Etichette alimentari, trasparenza negata - QdS

Etichette alimentari, trasparenza negata

Elio Sofia

Etichette alimentari, trasparenza negata

mercoledì 23 Gennaio 2019

18a sezione civile Tribunale Roma sull’obbligo di indicare in etichetta lo stabilimento di provenienza. Secondo la sentenza il dlgs 145/2017 è in contrasto con la normativa europea

ROMA – Una recente sentenza ha dichiarato “inapplicabile per contrasto con la normativa europea” la legge che ha reintrodotto in Italia l’obbligo per le aziende alimentari di indicare lo stabilimento di produzione. Nessuna sanzione quindi per tutte quelle aziende che non riportano in etichetta il luogo di produzione degli alimenti in quanto il testo di legge approvato dal passato governo Gentiloni è illegittimo; i dubbi di conformità al dettato europeo della legge italiana erano già sorti in ambiente giuridico ma adesso è arrivata la conferma da parte di un tribunale investito della questione.
 
Il giudice della diciottesima sezione civile del tribunale di Roma ha infatti respinto il ricorso presentato dall’ex viceministro Andrea Olivero nei confronti dell’avvocato Dario Dongo, esperto di diritto alimentare e direttore del sito di informazione alimentare Great Italian Food Trade. Dongo era stato querelato per diffamazione a seguito di un articolo apparso su internet nel quale spiegava i motivi per cui la legge per come è stata varata sia inapplicabile. Oggetto del contendere è stato il decreto legislativo 145 del 2017, pubblicato in Gazzetta Ufficiale nell’ottobre del 2017; una legge voluta da tutti e accolta con favore dall’opinione pubblica oltre che da tutte le associazioni dei consumatori che per lungo tempo ne avevano chiesto l’approvazione.
 
Il contrasto con la disciplina europea nasce a seguito del regolamento 1169/2011 che ha rivoluzionato la norma sull’etichettatura degli alimenti in circolazione in Europa introducendo però al contempo diverse tutele per i consumatori. Stando al diritto europeo tale regolamento una volta approvato ha fatto venir meno tutte le norme nazionali di settore come quella Italiana che obbligava all’indicazione di stabilimento da riportate in etichetta; obbligo che non è stato previsto dal nuovo regolamento europeo.
 
L’Europa infatti tanto sensibile ai temi della sicurezza alimentare ha però “dimenticato” l’importanza della trasparenza e della sicurezza alimentare tanto cara ai produttori italiani, sempre vigili in fatto di qualità e di difesa del proprio prodotto anche contro le troppe frodi del cosiddetto falso Made in Italy. L’indicazione dello stabilimento di produzione offre una guida e una garanzia al consumatore in fase di scelta di acquisto oltre che una tutela in caso di allerta alimentare in quanto le autorità competenti possono con maggiore celerità risalire al luogo di produzione del prodotto incriminato.
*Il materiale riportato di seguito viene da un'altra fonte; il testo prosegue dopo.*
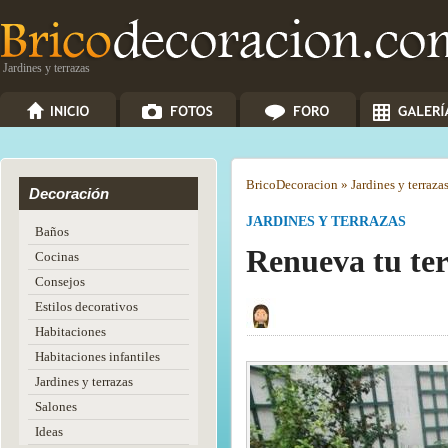
Jardines y terrazas
Brico
Decoracion
»
Jardines y terraza
Decoración
JARDINES Y TERRAZAS
Baños
Renueva tu ter
Cocinas
Consejos
Estilos decorativos
Habitaciones
Habitaciones infantiles
Jardines y terrazas
Salones
Ideas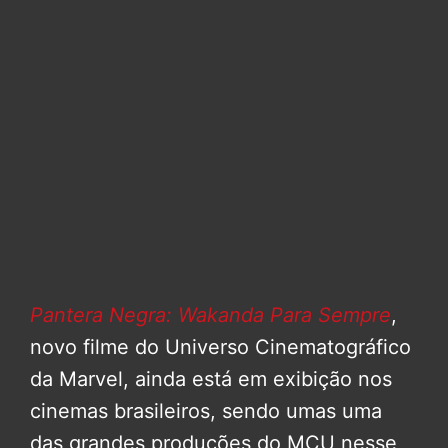
Pantera Negra: Wakanda Para Sempre
,
novo filme do Universo Cinematográfico
da Marvel, ainda está em exibição nos
cinemas brasileiros, sendo umas uma
das grandes produções do MCU nesse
Per queste ragioni molte aziende avevano comunque deciso di mantenere in etichetta il luogo di produzione prima ancora che il Governo Gentiloni licenziasse il decreto legge che reintroduceva l’obbligo di indicazione su tutte le merci alimentari vendute in Italia.
 
Il contrasto con la normativa europea nasce dalla mancata notifica da parte del Governo italiano alla Commissione, della legge varata per potenziale conflitto con la normativa europea, essendo quella della disciplina alimentare di sua competenza. L’Italia ha agito come se volesse mantenere una legge – quella sullo stabilimento di produzione del 1992 – già esistente; ma l’entrata in vigore della normativa Ue l’aveva già fatta decadere nel 2013 e quindi il relativo risultato è “la inapplicabilità della normativa interna e la non opponibilità ai privati” dando la possibilità alle aziende alimentari di sostenere con il favore della ragione, il vizio procedurale della legge italiana costringendo i giudici nazionali a disapplicarla.
 
Il maggior numero di produttori alimentari italiani è favorevole al mantenimento dell’indicazione di produzione in etichetta; resta quindi al nuovo Governo italiano cercare di fare la maggior pressione possibile presso le competenti sedi europee affinché tale obbligo sia inserito nella regolamentazione europea e abbia quindi piena validità e applicabilità su tutti i paesi dell’Unione.